Lincoln, the man who was attacked on video, said he and other witnesses recognized the patch as that of a metal band. “We know for sure it was an Anthrax patch,” he said. “We think he had a Slayer patch. Pretty much old school thrash metal kind of guy.”
Not only was the man’s patch a Google-able metal logo, but it was surrounded on the man’s vest by other patches for uber-famous metal bands like Iron Maiden.
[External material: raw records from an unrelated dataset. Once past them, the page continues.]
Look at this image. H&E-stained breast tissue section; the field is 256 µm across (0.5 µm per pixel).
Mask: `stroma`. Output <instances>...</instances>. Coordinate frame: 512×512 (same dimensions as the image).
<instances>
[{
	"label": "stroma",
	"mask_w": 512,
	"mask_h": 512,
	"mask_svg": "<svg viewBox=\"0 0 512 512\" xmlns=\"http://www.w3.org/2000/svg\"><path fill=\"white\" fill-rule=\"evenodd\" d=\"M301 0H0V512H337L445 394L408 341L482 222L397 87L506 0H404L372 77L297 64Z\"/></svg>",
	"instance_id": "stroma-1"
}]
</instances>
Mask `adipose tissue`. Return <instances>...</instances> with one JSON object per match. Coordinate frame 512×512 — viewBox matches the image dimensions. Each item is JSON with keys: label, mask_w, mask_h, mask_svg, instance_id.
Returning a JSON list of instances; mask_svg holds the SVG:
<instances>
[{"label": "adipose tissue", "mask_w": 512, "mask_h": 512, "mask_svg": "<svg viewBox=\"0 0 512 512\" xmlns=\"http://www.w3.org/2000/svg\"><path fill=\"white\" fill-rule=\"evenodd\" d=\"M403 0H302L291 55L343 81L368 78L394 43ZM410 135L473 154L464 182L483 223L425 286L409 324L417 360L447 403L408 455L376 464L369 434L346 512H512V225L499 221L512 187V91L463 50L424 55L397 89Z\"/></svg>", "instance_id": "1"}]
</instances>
“The thing is, too, that Anthrax is not exactly an underground cult favorite, nor are they an explicitly political band,” Kelly said. “It’s not like dude was rocking a patch from Dawn Ray’d or Terminal Nation. Anthrax is one of the most famous thrash metal bands in existence, and rose to prominence in the 1980s alongside Metallica, Megadeth, and Slayer; together, they were and still are known as The Big Four.”
Lincoln, for his own part, is a musician in various punk bands himself. He said he’d been shown what activists believe are his attacker’s social media accounts, which indicate a belief in various far-right conspiracy theories. “It sucks. It takes advantage of naive people,” Lincoln said of conspiracy theories.
He said he didn’t wish to press charges against his attacker, but wished the man knew more about what they had in common.
“That’s what kills me. If the guy knew me, personally, he’d feel horrible,” he said. “These are bands I love.”